▶ Exercise aim
Give back all of the data verbatim.

▶ Dataset entries
_____

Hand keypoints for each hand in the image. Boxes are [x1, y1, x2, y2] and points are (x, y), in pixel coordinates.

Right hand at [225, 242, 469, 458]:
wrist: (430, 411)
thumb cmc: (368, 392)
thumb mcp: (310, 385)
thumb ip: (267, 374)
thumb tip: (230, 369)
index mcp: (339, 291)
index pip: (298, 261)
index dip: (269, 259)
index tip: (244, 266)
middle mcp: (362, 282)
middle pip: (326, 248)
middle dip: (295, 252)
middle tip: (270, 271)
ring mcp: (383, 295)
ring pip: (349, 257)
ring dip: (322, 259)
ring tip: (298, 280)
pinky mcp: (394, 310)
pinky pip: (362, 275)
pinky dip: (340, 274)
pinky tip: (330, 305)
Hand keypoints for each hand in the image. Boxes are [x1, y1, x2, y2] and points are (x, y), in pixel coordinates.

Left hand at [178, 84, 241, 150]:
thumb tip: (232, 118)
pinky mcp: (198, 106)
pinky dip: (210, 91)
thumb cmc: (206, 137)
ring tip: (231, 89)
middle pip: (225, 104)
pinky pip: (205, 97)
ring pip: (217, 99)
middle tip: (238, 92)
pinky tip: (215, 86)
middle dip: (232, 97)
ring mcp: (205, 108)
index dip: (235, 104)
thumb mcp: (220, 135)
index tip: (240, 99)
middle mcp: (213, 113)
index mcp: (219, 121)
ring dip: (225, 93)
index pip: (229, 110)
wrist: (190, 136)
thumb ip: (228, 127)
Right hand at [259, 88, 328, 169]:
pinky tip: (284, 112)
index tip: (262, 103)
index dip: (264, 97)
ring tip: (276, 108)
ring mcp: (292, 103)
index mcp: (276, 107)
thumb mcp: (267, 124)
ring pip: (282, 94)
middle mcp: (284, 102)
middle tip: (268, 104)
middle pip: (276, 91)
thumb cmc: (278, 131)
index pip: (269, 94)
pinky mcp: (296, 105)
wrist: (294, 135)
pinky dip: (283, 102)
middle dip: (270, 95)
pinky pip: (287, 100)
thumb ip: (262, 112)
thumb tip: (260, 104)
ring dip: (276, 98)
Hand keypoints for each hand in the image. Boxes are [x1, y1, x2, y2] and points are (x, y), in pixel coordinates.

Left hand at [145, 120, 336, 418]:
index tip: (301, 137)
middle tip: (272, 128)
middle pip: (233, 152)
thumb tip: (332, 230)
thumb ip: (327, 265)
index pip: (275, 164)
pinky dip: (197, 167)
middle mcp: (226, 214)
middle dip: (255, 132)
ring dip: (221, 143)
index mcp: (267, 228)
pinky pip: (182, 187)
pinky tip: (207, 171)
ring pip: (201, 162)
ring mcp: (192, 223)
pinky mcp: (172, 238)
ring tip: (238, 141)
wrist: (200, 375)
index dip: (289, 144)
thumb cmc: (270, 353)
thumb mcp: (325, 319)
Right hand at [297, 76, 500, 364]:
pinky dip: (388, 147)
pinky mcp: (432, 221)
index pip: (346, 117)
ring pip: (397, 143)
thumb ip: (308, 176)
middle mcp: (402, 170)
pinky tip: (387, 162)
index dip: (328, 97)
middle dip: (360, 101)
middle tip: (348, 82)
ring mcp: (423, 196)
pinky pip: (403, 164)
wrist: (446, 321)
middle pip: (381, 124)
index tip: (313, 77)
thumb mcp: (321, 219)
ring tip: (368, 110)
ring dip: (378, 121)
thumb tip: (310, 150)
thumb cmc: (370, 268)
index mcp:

_____

▶ Output of the exercise
Hand keypoints for each hand in the image. Boxes are [x1, y1, x2, y2] and points are (x, y), in pixel coordinates.

Right hand at [225, 242, 469, 458]:
wrist: (430, 411)
thumb cmc: (368, 392)
thumb mcp: (310, 385)
thumb ip: (267, 374)
thumb tip: (230, 369)
index mcp: (339, 291)
index pip: (298, 261)
index dip: (269, 259)
index tip: (244, 266)
middle mcp: (362, 282)
middle pip: (326, 248)
middle dip: (295, 252)
middle tip: (270, 271)
ring mcp: (383, 295)
ring pip: (349, 257)
ring dip: (322, 259)
ring tip: (298, 280)
pinky mcp: (394, 310)
pinky pip: (362, 275)
pinky dip: (340, 274)
pinky tip: (330, 305)
Hand keypoints for each hand in the image. Boxes are [x1, y1, x2, y2] and points are (x, y), in pixel coordinates.

Left hand at [178, 84, 241, 150]:
thumb tip: (232, 118)
pinky mcp: (198, 106)
pinky dip: (210, 91)
thumb cmc: (206, 137)
ring tip: (231, 89)
middle pip: (225, 104)
pinky pip: (205, 97)
ring pip: (217, 99)
middle tip: (238, 92)
pinky tip: (215, 86)
middle dip: (232, 97)
ring mcp: (205, 108)
index dip: (235, 104)
thumb mcp: (220, 135)
index tip: (240, 99)
middle mcp: (213, 113)
index mcp: (219, 121)
ring dip: (225, 93)
index pip: (229, 110)
wrist: (190, 136)
thumb ip: (228, 127)
Right hand at [259, 88, 328, 169]:
pinky tip: (284, 112)
index tip: (262, 103)
index dip: (264, 97)
ring tip: (276, 108)
ring mcp: (292, 103)
index mcp: (276, 107)
thumb mcp: (267, 124)
ring pip: (282, 94)
middle mcp: (284, 102)
middle tip: (268, 104)
middle pip: (276, 91)
thumb cmc: (278, 131)
index pip: (269, 94)
pinky mcp: (296, 105)
wrist: (294, 135)
pinky dip: (283, 102)
middle dip: (270, 95)
pinky pip: (287, 100)
thumb ip: (262, 112)
thumb tip: (260, 104)
ring dip: (276, 98)
Hand keypoints for each hand in the image. Boxes are [x1, y1, x2, y2] and points are (x, y), in pixel coordinates.

Left hand at [145, 120, 336, 418]:
index tip: (301, 137)
middle tip: (272, 128)
middle pip: (233, 152)
thumb tip: (332, 230)
thumb ip: (327, 265)
index pip: (275, 164)
pinky dip: (197, 167)
middle mcp: (226, 214)
middle dip: (255, 132)
ring dip: (221, 143)
index mcp: (267, 228)
pinky pip: (182, 187)
pinky tip: (207, 171)
ring pip: (201, 162)
ring mcp: (192, 223)
pinky mcp: (172, 238)
ring tip: (238, 141)
wrist: (200, 375)
index dip: (289, 144)
thumb cmc: (270, 353)
thumb mcp: (325, 319)
Right hand at [297, 76, 500, 364]:
pinky dip: (388, 147)
pinky mcp: (432, 221)
index pip: (346, 117)
ring pip: (397, 143)
thumb ip: (308, 176)
middle mcp: (402, 170)
pinky tip: (387, 162)
index dip: (328, 97)
middle dip: (360, 101)
middle tip: (348, 82)
ring mcp: (423, 196)
pinky pip: (403, 164)
wrist: (446, 321)
middle pip: (381, 124)
index tip: (313, 77)
thumb mcp: (321, 219)
ring tip: (368, 110)
ring dip: (378, 121)
thumb tip: (310, 150)
thumb cmc: (370, 268)
index mcp:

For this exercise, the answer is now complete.